> **INFORMATION**
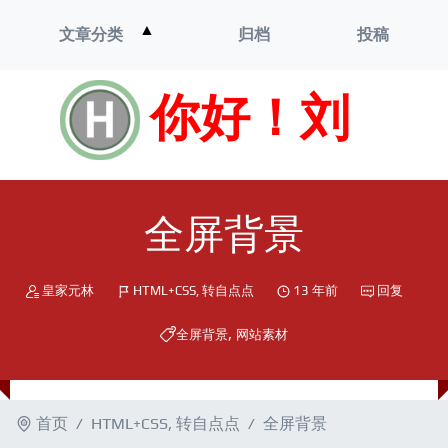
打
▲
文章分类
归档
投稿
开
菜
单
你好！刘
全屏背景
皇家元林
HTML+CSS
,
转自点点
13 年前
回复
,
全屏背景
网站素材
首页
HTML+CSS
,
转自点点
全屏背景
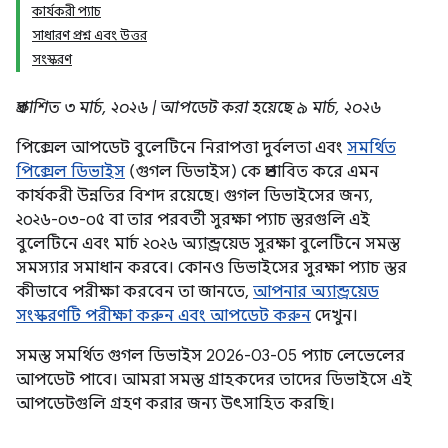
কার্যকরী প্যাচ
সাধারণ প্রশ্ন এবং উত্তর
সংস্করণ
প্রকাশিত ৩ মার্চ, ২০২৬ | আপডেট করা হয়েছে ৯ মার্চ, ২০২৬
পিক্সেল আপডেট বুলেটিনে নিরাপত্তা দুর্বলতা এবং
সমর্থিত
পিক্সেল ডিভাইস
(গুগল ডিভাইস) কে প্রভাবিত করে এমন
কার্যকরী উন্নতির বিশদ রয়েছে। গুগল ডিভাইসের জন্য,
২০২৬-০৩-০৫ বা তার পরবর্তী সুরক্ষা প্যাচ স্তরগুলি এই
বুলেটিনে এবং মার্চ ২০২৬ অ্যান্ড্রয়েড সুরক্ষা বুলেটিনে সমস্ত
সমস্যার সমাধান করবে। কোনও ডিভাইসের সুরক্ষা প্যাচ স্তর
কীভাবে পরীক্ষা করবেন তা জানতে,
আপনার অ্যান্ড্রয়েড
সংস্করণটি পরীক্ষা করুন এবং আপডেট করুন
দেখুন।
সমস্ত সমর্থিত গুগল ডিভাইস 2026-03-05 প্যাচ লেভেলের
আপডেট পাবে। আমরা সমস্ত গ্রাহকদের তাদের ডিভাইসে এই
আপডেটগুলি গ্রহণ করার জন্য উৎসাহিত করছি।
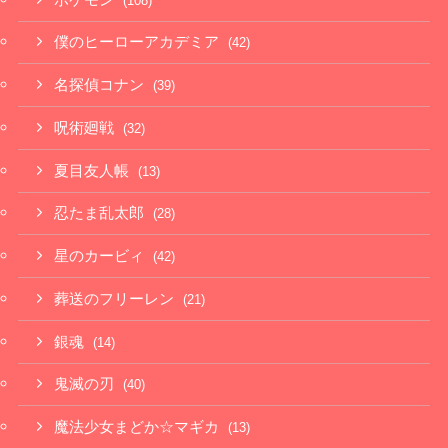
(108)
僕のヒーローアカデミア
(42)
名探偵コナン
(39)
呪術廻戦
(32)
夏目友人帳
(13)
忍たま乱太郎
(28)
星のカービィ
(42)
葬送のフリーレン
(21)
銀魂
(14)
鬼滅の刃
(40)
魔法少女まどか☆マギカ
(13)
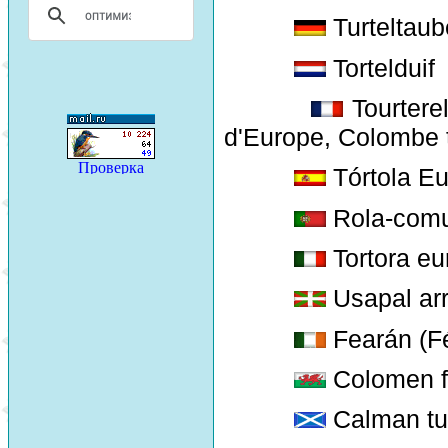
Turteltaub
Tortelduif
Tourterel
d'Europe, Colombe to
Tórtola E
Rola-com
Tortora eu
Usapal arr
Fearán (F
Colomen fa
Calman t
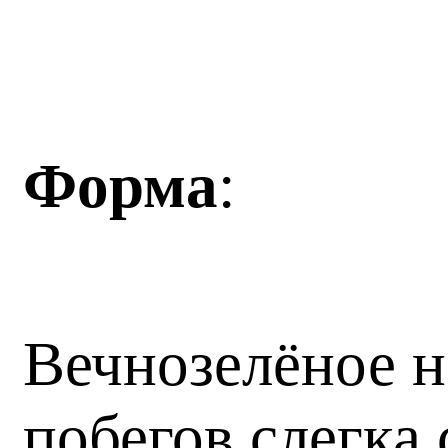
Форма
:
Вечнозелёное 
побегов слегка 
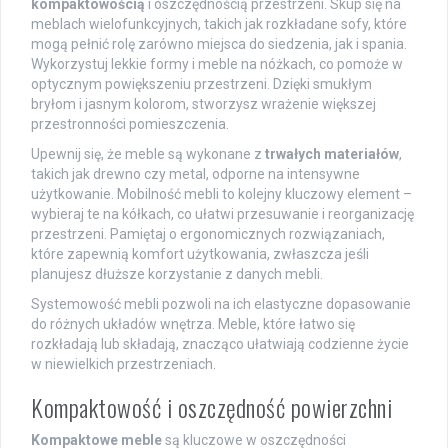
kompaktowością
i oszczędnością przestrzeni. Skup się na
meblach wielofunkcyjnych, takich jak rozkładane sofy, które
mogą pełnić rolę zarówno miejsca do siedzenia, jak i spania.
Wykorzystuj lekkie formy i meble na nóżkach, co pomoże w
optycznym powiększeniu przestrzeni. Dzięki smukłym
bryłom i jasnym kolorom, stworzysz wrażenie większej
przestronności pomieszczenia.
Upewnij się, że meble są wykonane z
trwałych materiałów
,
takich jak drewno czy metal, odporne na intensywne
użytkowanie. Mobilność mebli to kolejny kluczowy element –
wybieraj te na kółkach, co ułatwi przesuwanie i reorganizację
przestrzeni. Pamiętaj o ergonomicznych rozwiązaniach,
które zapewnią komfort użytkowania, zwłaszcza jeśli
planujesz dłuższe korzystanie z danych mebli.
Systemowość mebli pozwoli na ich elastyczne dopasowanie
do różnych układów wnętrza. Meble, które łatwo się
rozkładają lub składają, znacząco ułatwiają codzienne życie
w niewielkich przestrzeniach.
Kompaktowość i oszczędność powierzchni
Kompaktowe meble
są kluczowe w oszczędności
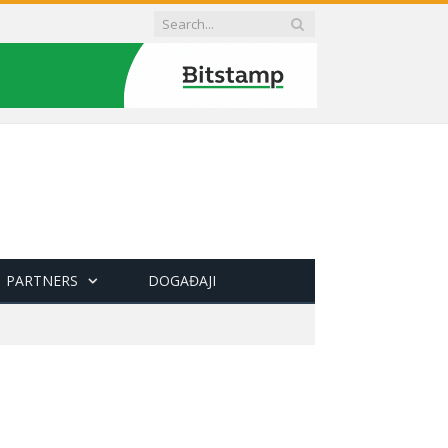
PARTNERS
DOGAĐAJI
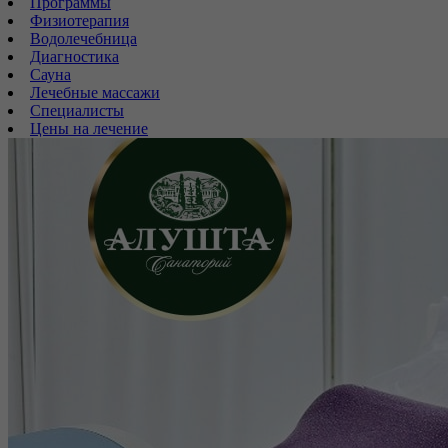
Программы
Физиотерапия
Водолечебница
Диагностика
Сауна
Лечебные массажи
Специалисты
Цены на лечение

==

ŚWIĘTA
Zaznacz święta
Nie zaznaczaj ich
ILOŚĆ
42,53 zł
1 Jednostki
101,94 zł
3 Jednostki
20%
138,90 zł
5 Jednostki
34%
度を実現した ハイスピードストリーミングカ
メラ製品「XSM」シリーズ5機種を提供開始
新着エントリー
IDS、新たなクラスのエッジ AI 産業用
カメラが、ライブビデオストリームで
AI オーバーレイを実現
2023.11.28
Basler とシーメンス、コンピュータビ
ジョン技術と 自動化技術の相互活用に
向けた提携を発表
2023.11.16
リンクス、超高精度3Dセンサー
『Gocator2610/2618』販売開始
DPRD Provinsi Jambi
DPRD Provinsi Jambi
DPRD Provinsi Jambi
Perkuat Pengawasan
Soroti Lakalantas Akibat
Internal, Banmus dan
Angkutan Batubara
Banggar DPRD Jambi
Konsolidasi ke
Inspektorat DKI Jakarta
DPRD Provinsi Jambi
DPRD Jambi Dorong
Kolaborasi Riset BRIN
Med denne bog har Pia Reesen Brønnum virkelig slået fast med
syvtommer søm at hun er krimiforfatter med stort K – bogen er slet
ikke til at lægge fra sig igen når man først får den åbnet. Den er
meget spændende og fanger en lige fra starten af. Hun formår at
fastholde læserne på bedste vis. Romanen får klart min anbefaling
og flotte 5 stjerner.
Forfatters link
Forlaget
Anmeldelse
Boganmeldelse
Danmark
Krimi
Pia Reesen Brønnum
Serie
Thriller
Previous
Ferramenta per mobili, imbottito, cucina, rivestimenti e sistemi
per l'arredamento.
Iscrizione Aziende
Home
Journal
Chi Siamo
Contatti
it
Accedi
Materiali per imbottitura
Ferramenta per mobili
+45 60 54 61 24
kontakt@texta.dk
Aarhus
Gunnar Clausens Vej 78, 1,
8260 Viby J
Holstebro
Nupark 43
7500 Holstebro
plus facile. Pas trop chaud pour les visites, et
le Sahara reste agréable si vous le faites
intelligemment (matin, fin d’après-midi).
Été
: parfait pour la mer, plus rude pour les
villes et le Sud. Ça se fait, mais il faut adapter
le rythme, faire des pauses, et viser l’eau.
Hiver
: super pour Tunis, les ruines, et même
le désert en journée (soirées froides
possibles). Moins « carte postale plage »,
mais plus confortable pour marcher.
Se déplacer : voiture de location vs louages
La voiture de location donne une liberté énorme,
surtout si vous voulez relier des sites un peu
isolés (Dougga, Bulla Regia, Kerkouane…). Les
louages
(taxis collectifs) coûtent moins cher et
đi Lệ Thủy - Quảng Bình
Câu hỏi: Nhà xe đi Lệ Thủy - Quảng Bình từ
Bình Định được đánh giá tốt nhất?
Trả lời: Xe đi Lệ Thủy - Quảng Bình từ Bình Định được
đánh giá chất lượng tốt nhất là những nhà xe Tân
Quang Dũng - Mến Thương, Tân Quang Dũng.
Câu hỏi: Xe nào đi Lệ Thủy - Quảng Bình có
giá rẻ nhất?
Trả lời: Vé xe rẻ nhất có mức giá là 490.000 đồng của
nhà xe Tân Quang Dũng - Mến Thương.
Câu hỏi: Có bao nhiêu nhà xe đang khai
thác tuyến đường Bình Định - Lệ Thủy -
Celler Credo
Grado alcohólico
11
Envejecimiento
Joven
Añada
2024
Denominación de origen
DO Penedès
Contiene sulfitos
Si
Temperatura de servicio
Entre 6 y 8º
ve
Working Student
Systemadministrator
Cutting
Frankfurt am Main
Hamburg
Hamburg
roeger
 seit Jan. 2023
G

==

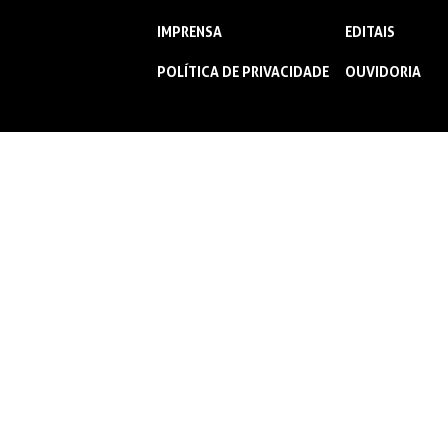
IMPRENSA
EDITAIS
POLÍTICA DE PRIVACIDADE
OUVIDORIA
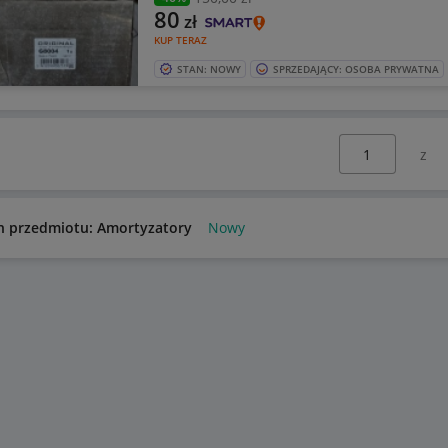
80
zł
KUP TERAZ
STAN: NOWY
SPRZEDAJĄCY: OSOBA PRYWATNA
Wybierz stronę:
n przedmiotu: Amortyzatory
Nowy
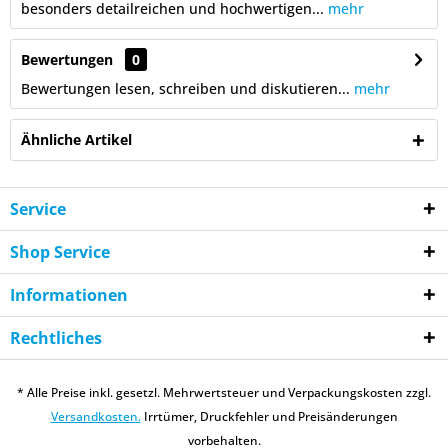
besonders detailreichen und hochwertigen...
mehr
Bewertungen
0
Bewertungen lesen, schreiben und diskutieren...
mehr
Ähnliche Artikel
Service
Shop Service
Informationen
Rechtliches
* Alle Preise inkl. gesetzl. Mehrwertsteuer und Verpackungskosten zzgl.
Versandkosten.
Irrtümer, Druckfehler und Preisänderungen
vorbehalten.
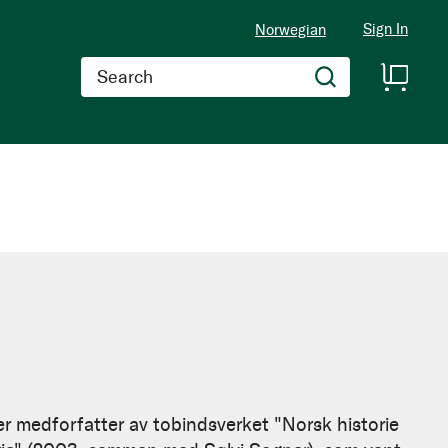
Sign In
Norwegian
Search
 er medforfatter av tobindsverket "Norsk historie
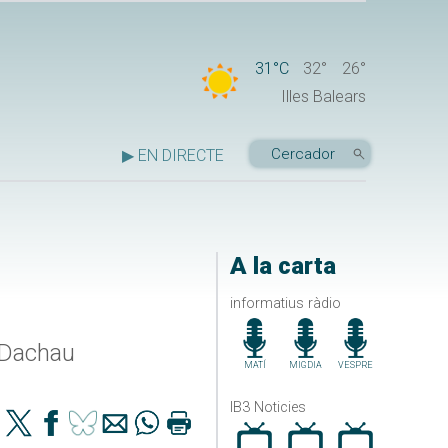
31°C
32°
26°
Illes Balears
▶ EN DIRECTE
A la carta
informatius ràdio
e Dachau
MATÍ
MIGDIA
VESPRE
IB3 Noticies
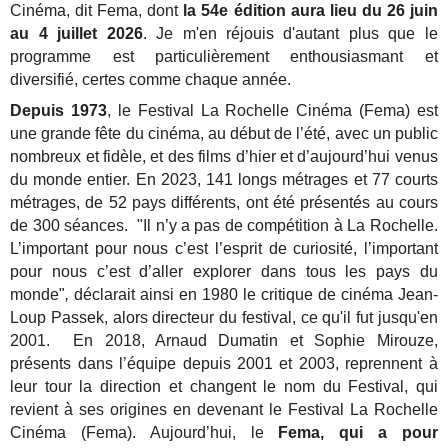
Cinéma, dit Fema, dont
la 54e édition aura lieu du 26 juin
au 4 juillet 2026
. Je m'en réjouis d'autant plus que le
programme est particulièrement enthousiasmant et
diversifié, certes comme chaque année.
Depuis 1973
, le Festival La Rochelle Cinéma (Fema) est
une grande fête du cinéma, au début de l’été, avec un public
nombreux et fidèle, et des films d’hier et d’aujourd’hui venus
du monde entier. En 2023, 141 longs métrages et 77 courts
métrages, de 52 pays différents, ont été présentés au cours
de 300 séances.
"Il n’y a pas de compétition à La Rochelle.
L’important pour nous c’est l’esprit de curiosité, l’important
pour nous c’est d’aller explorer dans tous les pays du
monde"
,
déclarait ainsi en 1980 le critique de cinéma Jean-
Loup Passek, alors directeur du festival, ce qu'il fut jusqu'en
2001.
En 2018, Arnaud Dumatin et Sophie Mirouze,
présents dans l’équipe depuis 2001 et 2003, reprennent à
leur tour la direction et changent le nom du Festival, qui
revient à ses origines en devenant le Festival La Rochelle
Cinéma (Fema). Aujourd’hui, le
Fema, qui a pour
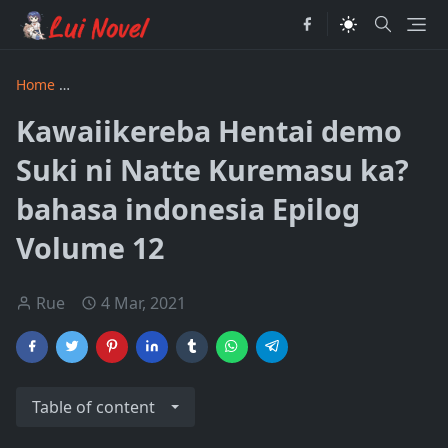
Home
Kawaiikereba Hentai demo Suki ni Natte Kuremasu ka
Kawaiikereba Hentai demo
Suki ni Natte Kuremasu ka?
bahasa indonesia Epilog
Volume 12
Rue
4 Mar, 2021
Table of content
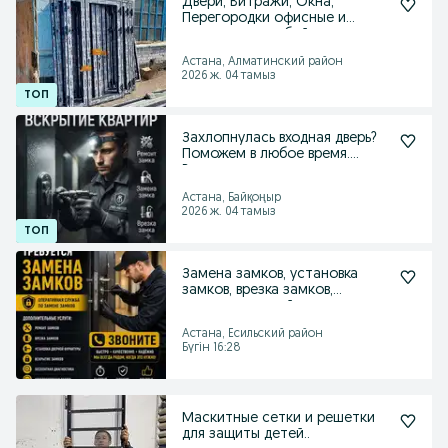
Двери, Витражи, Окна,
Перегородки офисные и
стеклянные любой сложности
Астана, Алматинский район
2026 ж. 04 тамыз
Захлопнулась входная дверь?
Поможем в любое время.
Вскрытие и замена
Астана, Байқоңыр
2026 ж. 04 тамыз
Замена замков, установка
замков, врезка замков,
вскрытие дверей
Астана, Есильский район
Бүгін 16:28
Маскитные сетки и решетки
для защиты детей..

> **PROBLEM TO WORK ON**
Given the data above, which lines hold the string "Quang"? Return them.

> **YOUR RESPONSE**
Quang Dũng - Mến Thương, Tân Quang Dũng.
nhà xe Tân Quang Dũng - Mến Thương.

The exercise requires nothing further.